──────── Selected text ────────

Whereas the first key question might be easy to answer by a simple comparison of solid fuel market prices, the second question might imply indirectly the willingness of consumers to alter their normal combustion appliances to suit briquettes. Without a doubt, before not only changing the fuel but also adopting a whole new combustion unit consumers will hesitate. They will ask themselves if briquettes offer any significant advantages, in terms of quality of combustion or in financial advantages that might persuade consumers to spend money on new appliances. But that is not enough: briquettes are also a consumer good. That means consumers must trust in their availability. This aspect might be especially difficult at the beginning of a briquetting activity while searching for penetrating a new market. The likely size of briquette supply relative to the total traditional fuel supply will be small. At these low kinds of penetration, consumers will always be aware of the need to give themselves an alternative source of fuel. This will certainly be true in the early stage of marketing briquettes whether or not, at the later stage, some consumers would have the confidence to commit themselves wholly to briquettes. Thus, briquettes have to be compatible with existing appliances with little or no modification if they are to have any chance of achieving initial market penetration.

A part of these general considerations about the competiveness of briquettes there might be some user specific thoughts. These are discussed in the following by regarding the solid fuel which is supposed to be substituted by briquettes.

Burning appliances


Wood burning appliances


Technically there does not seem to be any major problem about using briquettes in existing cooking or heating appliances which were originally designed for burning wood. Due to the high density of briquettes and their surfaces sometimes problems with initial ignition and heat-raising are reported. But this fact can easily be overcome by co-firing wood at the beginning. It is probably more difficult to sell bigger sized briquettes simply because the physical dimensions of household stoves are limited. Large logs are similarly rejected.The general combustion behavior of biomass briquettes is comparable to wood. Briquettes can therefore normally be used in traditional stoves as a substitute or as co-firing of wood. In fact in many countries briquettes can be found on local markets. Especially for normal households in developing countries the comparative price and the availability of briquettes will play a major role for their acceptance rather than the technical characteristics when burnt in stoves designed for wood.


Charcoal burning appliances


Charcoal stoves are often the second important cooking appliance and therefore an important solid fuel market in many developing countries. As shown in the chapter of briquette production there is also the possibility to produce charcoal briquettes out of biomass residues. Practically, these charcoal briquettes can be burnt in stoves designed for normal charcoal. Literature report somehow contradiction results about the user acceptance of charcoal briquettes, something which may be related to the different cooking situations in which the briquettes were used. For example, S. Eriksson and Michael Prior[30] mentions great problems in persuading households in India to burn molasses-bound charcoal briquettes due to complains about smells and about the speed of burning. On the other hand, market research carried out in Sudan on molasses-bound charcoal briquettes made from cotton stalks were said to be an acceptable charcoal substitute. Whereas a NL Agency study[31] reports little success of cotton stalk charcoal briquettes in Mali as summarized in table 1 but very good market sales for coal dust briquettes in Kenya. In general, depending on the raw material and the binders used in the production, charcoal briquettes may show higher ash contents and different burning characteristics when compared to normal charcoal. This fact might be important for the success of charcoal briquettes and user acceptance must be investigated before entering a market.

──────── Information supplied ────────

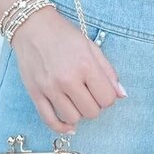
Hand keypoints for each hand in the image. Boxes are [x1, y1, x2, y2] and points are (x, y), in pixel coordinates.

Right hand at [10, 5, 126, 133]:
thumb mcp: (90, 46)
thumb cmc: (62, 34)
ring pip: (73, 119)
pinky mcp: (35, 94)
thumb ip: (108, 71)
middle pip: (91, 112)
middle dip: (94, 105)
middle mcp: (67, 79)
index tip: (101, 89)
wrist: (32, 26)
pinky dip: (62, 127)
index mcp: (85, 65)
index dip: (107, 97)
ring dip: (78, 113)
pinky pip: (50, 121)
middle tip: (88, 93)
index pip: (107, 99)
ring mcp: (50, 88)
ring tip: (75, 100)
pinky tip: (68, 123)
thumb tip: (122, 95)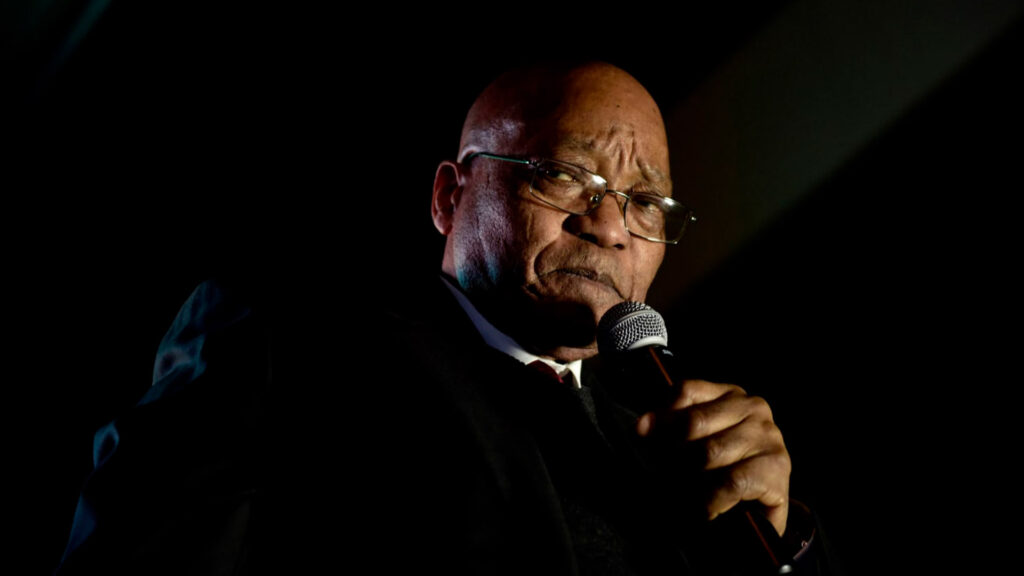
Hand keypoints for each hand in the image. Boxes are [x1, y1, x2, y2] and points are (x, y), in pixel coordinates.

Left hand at [636, 379, 790, 535]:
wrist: (762, 515)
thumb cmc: (722, 473)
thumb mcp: (693, 444)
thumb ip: (669, 429)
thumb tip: (640, 426)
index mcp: (730, 395)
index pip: (686, 392)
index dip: (660, 415)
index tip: (640, 435)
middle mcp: (753, 408)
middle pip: (694, 423)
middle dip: (671, 453)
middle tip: (663, 475)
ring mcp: (768, 436)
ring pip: (709, 453)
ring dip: (689, 480)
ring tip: (683, 496)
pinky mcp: (776, 468)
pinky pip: (730, 481)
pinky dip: (712, 500)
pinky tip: (706, 509)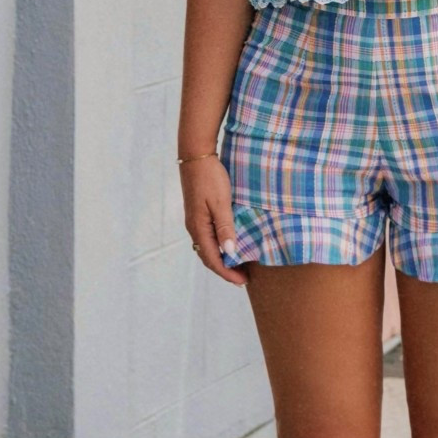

────────

§ **Work request**:
Print the portion of the briquette text that begins at the words "A part of these" and stops after the words "substituted by briquettes.", changing nothing. Rely solely on the briquette text, drawing on no other source.

§ **Reply to the task**:
A part of these general considerations about the competiveness of briquettes there might be some user specific thoughts. These are discussed in the following by regarding the solid fuel which is supposed to be substituted by briquettes.